Das Falsche durch Falsches ersetzt (1)

In eine Sonderausgabe, die die erste einer Reihe sein soll, setzt sich Compact mit der "Deutschen Geschichte" auseinander. Dieses an sich immer gut zu heißende Unterfangen wurde diesmal von Jan von Flocken redigiert, der auch im Interview unten zu hören ist. Doch sind einige schwerwiegende Einwände anzubringen, deren einige hier ausgeführt werden sollen. In dieser Gestalt nämlich ist dieser Versuch von Compact, das sich mit dem Leitspruch "Mut zur Wahrheit" ziert, nichts als ein Versuch, verschiedensten anderen Unwahrheiten und Mißverständnissen über die deutsche Geschichte einen nicht weniger falschen Gegenentwurf entgegenzusetzen.

Dessen Absicht aus dem hier schon häufig vorgebrachten Gründen (die sich gegen den erst mit dem "2. Reich" ab 1871 bestehenden universalistischen Entwurf einer Gründung eines "Deutschland") recht offensichtlich wird: Es muß eine Lücke gefüllt werden. Denn eine deutsche Identität und in vielerlei Hinsicht eine deutsche Geschichte läßt sich erst und nur auf der Grundlage der deutschen Völker (Plural!) finden. Will man sie eben nicht - ERfinden.

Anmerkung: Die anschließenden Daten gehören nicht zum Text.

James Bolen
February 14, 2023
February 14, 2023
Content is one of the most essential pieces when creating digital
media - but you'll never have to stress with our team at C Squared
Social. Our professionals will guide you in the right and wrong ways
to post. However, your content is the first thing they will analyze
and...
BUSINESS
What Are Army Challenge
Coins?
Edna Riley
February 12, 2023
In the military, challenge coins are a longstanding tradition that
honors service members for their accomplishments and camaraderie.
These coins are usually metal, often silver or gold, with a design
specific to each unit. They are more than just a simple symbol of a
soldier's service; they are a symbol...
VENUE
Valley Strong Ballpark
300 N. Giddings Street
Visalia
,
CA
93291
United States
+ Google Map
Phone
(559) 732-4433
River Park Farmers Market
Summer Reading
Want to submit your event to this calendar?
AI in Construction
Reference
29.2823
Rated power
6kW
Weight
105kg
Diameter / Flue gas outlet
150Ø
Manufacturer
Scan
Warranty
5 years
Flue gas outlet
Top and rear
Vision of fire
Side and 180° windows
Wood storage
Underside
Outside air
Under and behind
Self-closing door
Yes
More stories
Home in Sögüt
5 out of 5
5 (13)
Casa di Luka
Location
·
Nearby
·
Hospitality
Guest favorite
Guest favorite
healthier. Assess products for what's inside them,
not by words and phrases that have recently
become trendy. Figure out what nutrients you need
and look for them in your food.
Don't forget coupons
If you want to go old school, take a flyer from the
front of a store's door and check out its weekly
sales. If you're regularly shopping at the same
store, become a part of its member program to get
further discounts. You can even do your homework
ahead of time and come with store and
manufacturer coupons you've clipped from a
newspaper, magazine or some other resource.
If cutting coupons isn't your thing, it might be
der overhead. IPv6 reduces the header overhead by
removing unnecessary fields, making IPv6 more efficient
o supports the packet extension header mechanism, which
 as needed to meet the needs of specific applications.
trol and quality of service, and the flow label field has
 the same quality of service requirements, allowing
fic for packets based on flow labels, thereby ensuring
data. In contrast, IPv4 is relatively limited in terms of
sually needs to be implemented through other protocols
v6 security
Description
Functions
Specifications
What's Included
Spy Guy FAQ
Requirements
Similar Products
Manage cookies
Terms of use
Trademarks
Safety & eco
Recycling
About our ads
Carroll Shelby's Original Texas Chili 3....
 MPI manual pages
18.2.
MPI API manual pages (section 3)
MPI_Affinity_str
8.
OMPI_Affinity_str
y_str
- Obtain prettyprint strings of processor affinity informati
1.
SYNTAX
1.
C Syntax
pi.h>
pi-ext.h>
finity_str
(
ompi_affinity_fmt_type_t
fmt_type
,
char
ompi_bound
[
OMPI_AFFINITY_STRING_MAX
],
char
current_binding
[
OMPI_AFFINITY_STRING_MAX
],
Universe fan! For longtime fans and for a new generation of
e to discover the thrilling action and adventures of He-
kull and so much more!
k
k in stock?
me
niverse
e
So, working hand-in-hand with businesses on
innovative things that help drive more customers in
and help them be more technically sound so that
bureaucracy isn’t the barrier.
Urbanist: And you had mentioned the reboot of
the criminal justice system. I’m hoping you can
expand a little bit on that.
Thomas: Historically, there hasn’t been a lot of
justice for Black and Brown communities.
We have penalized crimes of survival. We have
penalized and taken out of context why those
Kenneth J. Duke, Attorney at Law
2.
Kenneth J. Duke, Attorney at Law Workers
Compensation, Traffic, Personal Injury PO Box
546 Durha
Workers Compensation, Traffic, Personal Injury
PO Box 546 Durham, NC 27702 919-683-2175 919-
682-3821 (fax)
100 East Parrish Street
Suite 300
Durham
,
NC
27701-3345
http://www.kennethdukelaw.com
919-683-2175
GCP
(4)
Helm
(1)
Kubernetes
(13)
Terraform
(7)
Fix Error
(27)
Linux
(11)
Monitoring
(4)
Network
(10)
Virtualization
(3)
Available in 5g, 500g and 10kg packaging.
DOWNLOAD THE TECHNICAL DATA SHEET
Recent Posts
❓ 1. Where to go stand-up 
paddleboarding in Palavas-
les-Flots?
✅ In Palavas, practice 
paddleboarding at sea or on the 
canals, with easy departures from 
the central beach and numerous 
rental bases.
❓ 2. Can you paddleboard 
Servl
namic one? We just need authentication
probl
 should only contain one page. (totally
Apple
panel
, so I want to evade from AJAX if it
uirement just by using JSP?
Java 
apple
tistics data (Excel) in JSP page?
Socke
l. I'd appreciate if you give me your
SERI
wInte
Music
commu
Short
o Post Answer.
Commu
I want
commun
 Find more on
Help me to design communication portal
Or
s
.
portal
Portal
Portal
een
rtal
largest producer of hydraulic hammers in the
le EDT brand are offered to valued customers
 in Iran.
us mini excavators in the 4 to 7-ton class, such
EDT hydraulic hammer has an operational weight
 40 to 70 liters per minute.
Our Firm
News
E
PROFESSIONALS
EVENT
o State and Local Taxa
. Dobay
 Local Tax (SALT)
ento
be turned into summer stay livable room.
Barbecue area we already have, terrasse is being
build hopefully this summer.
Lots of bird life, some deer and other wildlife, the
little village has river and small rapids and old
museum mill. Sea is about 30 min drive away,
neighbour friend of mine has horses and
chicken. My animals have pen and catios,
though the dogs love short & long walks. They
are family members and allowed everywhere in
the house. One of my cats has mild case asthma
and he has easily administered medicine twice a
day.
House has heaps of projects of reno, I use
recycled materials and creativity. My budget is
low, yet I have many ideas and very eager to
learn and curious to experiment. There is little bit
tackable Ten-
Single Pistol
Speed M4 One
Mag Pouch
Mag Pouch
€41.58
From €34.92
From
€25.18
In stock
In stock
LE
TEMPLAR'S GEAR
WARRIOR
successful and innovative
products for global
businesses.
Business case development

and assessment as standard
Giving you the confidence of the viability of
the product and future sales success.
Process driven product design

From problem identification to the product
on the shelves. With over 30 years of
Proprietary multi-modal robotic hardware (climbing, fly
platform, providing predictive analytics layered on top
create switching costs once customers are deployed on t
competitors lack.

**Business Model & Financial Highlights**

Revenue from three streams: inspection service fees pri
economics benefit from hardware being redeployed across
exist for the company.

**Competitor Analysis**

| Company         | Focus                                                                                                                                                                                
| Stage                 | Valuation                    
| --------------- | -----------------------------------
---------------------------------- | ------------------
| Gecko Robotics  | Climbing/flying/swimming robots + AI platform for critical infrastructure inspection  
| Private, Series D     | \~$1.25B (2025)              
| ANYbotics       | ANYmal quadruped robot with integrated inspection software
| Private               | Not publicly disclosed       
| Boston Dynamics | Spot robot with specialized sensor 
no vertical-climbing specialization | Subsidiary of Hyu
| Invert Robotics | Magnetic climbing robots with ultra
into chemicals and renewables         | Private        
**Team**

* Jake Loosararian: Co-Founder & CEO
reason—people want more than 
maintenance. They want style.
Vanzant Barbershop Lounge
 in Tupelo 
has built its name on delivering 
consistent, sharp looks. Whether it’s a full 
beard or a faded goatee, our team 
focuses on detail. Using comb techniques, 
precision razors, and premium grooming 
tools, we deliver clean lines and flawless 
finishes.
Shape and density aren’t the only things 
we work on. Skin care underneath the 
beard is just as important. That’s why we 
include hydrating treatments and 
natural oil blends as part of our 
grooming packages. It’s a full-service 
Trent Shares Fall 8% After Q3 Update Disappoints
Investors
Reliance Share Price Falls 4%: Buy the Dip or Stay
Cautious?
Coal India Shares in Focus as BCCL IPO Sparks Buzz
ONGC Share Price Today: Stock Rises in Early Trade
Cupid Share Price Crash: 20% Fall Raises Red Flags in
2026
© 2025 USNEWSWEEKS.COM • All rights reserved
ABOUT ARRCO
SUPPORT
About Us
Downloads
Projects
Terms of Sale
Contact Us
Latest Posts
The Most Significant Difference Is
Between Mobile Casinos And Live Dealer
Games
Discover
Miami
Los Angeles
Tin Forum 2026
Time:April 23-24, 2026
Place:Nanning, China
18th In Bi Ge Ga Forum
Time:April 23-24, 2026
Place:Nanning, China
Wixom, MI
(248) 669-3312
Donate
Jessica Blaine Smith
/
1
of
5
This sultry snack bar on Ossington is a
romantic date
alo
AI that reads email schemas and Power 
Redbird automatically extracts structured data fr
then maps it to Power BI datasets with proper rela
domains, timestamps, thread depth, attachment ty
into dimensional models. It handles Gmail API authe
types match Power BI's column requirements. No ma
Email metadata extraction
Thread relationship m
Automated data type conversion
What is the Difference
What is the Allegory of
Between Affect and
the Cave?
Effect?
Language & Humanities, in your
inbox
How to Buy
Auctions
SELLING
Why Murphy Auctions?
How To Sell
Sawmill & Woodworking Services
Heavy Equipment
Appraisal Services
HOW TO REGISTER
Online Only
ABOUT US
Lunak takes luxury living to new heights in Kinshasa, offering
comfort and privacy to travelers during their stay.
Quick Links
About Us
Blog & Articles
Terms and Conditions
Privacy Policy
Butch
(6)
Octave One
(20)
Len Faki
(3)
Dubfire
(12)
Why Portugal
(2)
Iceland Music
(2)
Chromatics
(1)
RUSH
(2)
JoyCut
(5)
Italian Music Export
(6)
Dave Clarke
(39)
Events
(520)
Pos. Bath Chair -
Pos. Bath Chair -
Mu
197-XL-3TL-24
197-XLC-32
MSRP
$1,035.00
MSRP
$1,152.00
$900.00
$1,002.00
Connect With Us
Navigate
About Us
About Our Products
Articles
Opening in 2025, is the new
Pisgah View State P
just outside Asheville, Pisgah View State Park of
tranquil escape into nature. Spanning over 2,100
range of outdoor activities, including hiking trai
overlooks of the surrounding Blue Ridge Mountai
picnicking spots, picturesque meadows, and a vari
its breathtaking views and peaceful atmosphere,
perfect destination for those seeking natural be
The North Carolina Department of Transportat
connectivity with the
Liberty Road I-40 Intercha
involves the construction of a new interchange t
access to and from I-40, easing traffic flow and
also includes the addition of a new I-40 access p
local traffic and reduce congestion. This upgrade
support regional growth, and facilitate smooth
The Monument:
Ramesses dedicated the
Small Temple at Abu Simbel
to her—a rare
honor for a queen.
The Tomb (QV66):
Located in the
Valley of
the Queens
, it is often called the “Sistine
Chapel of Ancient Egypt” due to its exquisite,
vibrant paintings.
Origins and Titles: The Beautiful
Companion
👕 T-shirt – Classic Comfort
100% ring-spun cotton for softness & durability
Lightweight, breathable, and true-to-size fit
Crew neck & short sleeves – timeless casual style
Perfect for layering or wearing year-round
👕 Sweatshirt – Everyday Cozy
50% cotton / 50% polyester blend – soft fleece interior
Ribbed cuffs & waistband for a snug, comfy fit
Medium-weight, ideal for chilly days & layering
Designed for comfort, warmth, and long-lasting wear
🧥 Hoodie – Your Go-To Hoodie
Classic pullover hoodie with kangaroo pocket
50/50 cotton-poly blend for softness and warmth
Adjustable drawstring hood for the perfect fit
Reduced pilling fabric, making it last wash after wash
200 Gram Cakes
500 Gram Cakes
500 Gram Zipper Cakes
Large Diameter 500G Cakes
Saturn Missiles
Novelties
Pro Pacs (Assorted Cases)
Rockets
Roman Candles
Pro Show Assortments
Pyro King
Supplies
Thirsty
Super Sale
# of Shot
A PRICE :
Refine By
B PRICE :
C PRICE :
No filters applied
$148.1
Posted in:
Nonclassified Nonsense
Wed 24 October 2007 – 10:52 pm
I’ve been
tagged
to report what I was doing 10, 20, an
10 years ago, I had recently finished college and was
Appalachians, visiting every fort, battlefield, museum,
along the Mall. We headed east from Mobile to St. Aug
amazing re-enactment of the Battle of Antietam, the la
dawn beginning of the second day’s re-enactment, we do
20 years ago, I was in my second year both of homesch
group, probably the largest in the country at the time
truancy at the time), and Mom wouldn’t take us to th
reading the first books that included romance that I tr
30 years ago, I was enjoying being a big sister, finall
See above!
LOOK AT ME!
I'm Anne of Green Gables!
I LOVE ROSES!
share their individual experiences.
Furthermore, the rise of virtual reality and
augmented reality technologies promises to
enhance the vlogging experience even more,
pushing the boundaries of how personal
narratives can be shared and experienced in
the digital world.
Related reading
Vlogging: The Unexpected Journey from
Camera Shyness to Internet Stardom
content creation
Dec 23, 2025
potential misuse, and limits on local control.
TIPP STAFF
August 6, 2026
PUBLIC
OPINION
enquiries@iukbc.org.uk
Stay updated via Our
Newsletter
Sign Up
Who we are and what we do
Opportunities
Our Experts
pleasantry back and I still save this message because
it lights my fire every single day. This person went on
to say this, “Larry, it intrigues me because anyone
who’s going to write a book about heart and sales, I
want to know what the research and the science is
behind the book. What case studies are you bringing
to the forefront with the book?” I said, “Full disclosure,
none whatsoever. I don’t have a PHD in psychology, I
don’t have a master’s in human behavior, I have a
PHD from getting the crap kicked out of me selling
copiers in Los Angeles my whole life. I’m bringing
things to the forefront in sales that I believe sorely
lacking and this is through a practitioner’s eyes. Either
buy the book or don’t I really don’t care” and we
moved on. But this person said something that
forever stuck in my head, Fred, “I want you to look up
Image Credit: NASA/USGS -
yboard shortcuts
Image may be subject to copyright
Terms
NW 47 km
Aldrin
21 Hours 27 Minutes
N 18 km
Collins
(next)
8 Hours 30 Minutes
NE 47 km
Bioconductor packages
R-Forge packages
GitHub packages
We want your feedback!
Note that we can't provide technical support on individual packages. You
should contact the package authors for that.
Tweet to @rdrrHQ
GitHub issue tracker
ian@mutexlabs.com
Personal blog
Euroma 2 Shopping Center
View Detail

Deshalb ist es historisch einfach falsch, wenn von Flocken davonspricht, daß es eine durchgängige Kontinuität eines deutschen Reiches überhaupt gab. (Flocken setzt sie mit Heinrich I. 919 an, aber darüber soll nicht gestritten werden.)  Nur - Heinrich I. war nie deutscher Kaiser, sondern es gab immer nur einen deutschen KÖNIG, als ersten der deutschen Fürsten sozusagen, die jeweils ihren Völkern vorstanden. Die Reichsidee selbst ist tief metaphysisch-religiös begründet, so tief, daß sie kaum explizit wurde (denn das Natürlichste, das Nächste sieht man nicht; es erschleißt sich nur dem Geist), und steht deshalb in Kontinuität mit dem römischen Kaisertum. Und da kann es nur einen Kaiser geben, der in der Stellung dem Papst gleichkommt, mit dem er ein Zweigespann der Weltordnungsmacht bildet.

Die Idee eines deutschen Kaiserreichs gab es nicht. Warum auch. Es bestand nie Bedarf danach. Nicht vor dem 19. Jahrhundert. Ein König, als "Primus inter Pares", reichte, um Streitigkeiten zwischen Fürsten zu regeln, und darauf wollten die deutschen Fürsten auch immer die Königsmacht beschränkt wissen. Er war die Folge der Aufteilung des Reiches Karls des Großen unter seine drei Söhne. (Hierauf baute auch die Vitalität der metaphysischen Dimension der Gotterwählung der Franken bzw. Salier als berufenes Herrschergeschlecht auf, und niemand hatte eine Chance auf Königswahl, auf Akzeptanz unter den anderen deutschen Fürsten und Königen, der sich nicht irgendwo davon herleiten konnte.)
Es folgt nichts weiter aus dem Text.